> _TASK DETAILS_
Each record should be given again exactly, and any picture in it left out.

Camera settings data:
-----
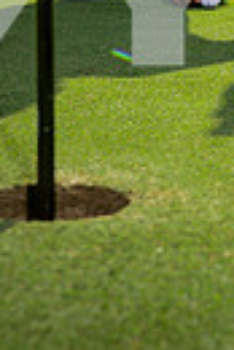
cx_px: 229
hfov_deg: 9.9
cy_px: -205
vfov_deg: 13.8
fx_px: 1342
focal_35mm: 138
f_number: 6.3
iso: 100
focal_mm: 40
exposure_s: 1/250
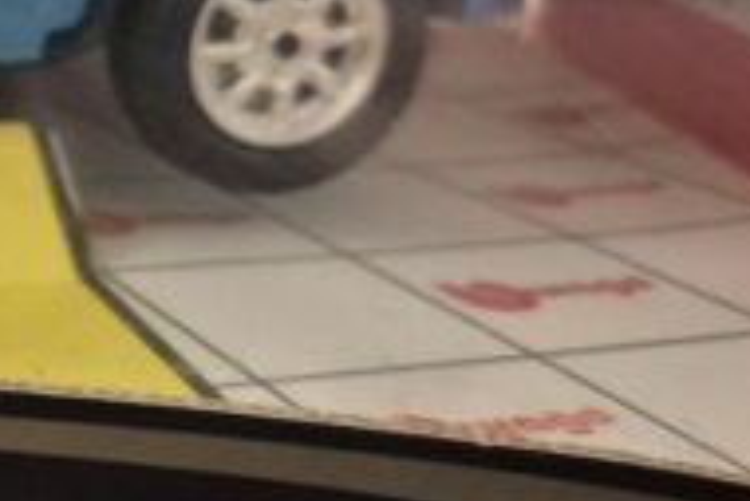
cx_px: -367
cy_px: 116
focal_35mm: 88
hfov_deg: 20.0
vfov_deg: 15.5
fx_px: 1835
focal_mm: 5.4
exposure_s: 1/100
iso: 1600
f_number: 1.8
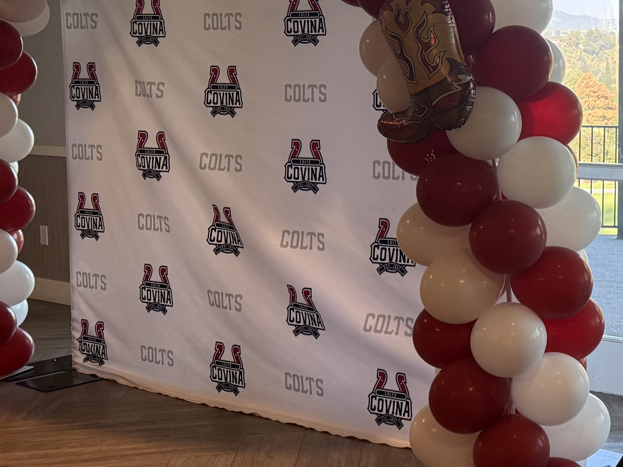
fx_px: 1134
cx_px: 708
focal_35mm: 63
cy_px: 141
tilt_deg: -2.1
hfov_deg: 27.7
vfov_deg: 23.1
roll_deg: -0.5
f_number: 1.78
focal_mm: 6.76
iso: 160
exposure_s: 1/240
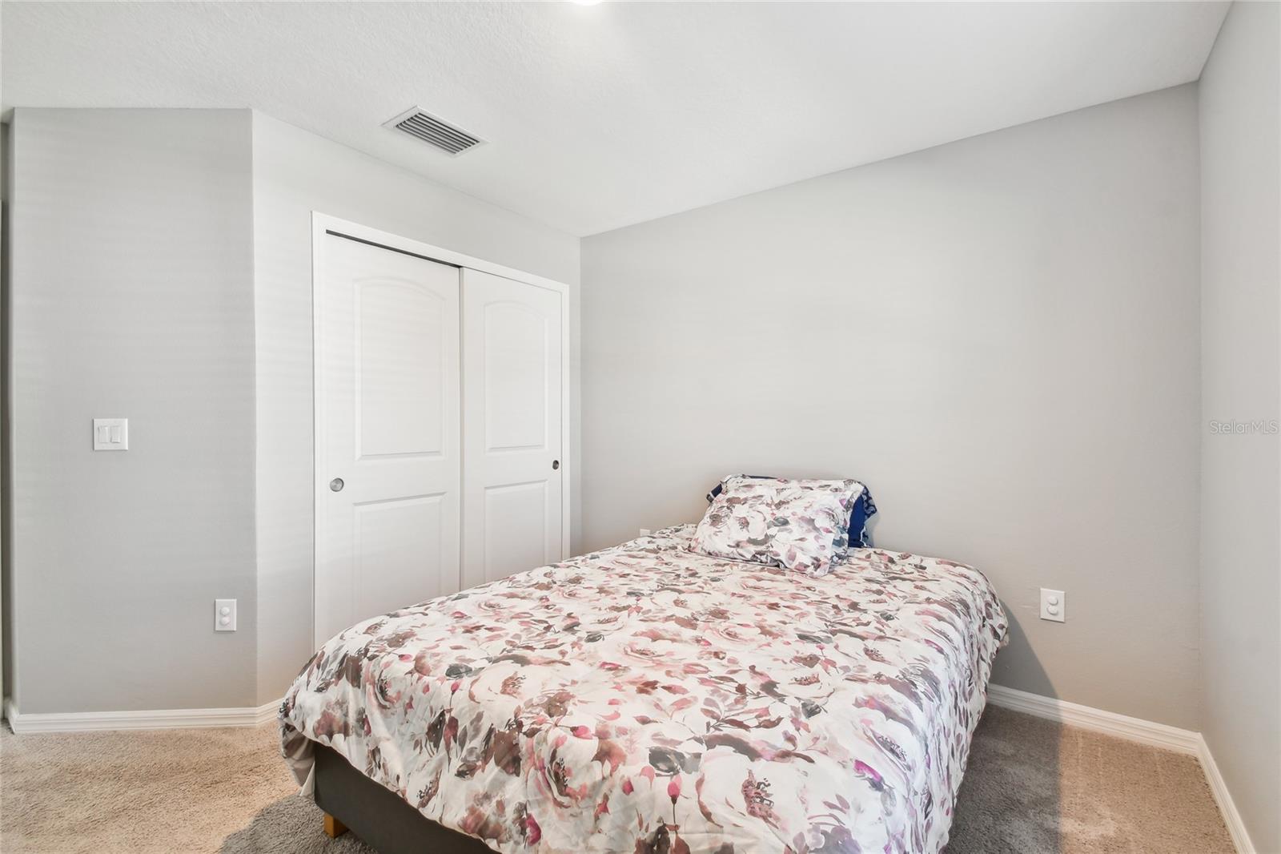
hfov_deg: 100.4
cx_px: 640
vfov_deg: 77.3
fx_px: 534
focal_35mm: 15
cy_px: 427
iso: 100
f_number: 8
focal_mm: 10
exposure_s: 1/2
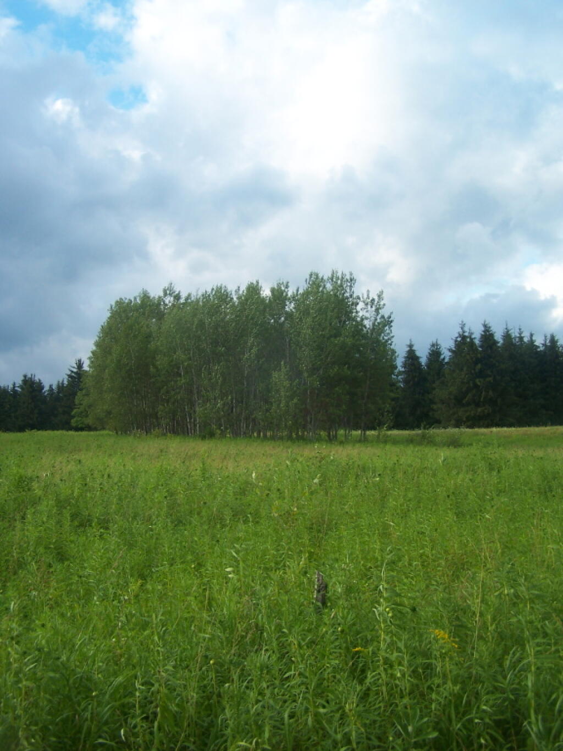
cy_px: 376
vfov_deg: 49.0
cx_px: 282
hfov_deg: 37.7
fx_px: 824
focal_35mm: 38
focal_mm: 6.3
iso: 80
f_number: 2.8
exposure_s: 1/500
-----
> _TASK RESULT_
cx_px: 229
hfov_deg: 9.9
cy_px: -205
vfov_deg: 13.8
fx_px: 1342
focal_35mm: 138
f_number: 6.3
iso: 100
focal_mm: 40
exposure_s: 1/250
cx_px: -367
cy_px: 116
focal_35mm: 88
hfov_deg: 20.0
vfov_deg: 15.5
fx_px: 1835
focal_mm: 5.4
exposure_s: 1/100
iso: 1600
f_number: 1.8
fx_px: 1134
cx_px: 708
focal_35mm: 63
cy_px: 141
tilt_deg: -2.1
hfov_deg: 27.7
vfov_deg: 23.1
roll_deg: -0.5
f_number: 1.78
focal_mm: 6.76
iso: 160
exposure_s: 1/240
hfov_deg: 100.4
cx_px: 640
vfov_deg: 77.3
fx_px: 534
focal_35mm: 15
cy_px: 427
iso: 100
f_number: 8
focal_mm: 10
exposure_s: 1/2
cy_px: 376
vfov_deg: 49.0
cx_px: 282
hfov_deg: 37.7
fx_px: 824
focal_35mm: 38
focal_mm: 6.3
iso: 80
f_number: 2.8
exposure_s: 1/500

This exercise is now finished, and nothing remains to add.